Tier What?! Help! What Level Should My Child Play?

hockey puck question markTier I (Open Hockey): Designed for the top players at each age group (Second year Squirt to Midget Major 18U). The average cost to play per season ranges from $4500 – $8000 plus travel expenses. Travel is generally twice a month and anywhere in the United States. Selected in the summer, Tier I teams play in the Tier I Elite Hockey League or the High Performance Hockey League.

Tier II (Club Travel Hockey): Designed as geographically based “travel” hockey, the average cost to play ranges from $2500 to $5000 plus travel expenses. Most Tier II Travel Clubs participate in 1 or 2 out of state tournaments. AHAI divides Tier II into two levels:  AA – the club’s 1st team at an age level and A – all other teams for that club at an age level.

Tier III (Recreational/House Hockey): Designed for entry level and/or learn-to-play, as well as those looking for a lower cost option with less travel. Cost ranges from $500 to $3500. There can be travel within the Northern Illinois area and teams often participate in one out of state tournament.

Leagues: Most Tier II and Tier III leagues divide the participating teams into divisions or levels of play. The decision for which level can be based on a seeding round (a limited number of games played to determine team competitiveness) or in some cases the age of the players on the team. (Major, second year of an age group and Minor, first year of an age group). The goal of this is to make the season competitive and fun for all the teams.

Girls: Although Girls Hockey is not currently classified by Tier I, II, or III; Illinois has typically treated the girls as such. For instance, our Tier I Clubs all field girls teams at various age levels. The one difference is that girls do not have an 18U category but rather a 19U top age level. Many Tier II clubs field girls’ teams that play in the youth division of NIHL (Travel) or NWHL (House), or in an all-girls division in the leagues.
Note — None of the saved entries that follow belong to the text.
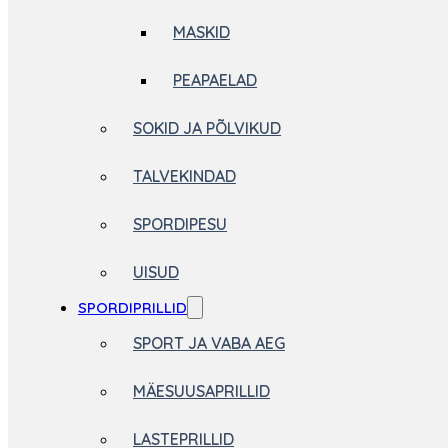
MASKID
PEAPAELAD
SOKID JA PÕLVIKUD
TALVEKINDAD
SPORDIPESU
UISUD
SPORDIPRILLID
SPORT JA VABA AEG
MÄESUUSAPRILLID
LASTEPRILLID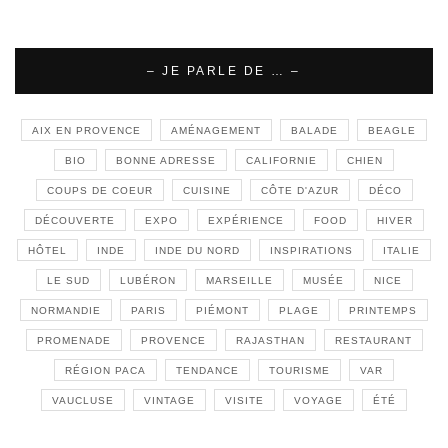
– JE PARLE DE … –
AIX EN PROVENCE
AMÉNAGEMENT
BALADE
BEAGLE
BIO
BONNE ADRESSE
CALIFORNIE
CHIEN
COUPS DE COEUR
CUISINE
CÔTE D'AZUR
DÉCO
DÉCOUVERTE
EXPO
EXPÉRIENCE
FOOD
HIVER
HÔTEL
INDE
INDE DU NORD
INSPIRATIONS
ITALIE
LE SUD
LUBÉRON
MARSEILLE
MUSÉE
NICE
NORMANDIE
PARIS
PIÉMONT
PLAGE
PRINTEMPS
PROMENADE
PROVENCE
RAJASTHAN
RESTAURANT
RÉGION PACA
TENDANCE
TOURISME
VAR
VAUCLUSE
VINTAGE
VISITE
VOYAGE
ÉTÉ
So now what? The decision on what level to play depends on many variables – cost, travel, and level of commitment to name just a few. The reality is some of these levels of play overlap. For instance, some Tier III teams are equal in skill and ability to some Tier II teams. The same can be said for Tier II and Tier I, though not as often. It comes down to what works best for the player and family. At an entry level, enjoyment and development are most important. Look for programs that offer good coaching all the way through the program. Are they focused on development of your skater or just winning? Does the Hockey Director help and oversee all of the club’s teams or just the team they coach. Most often, good programs can be measured in player and family retention, not necessarily in state championships.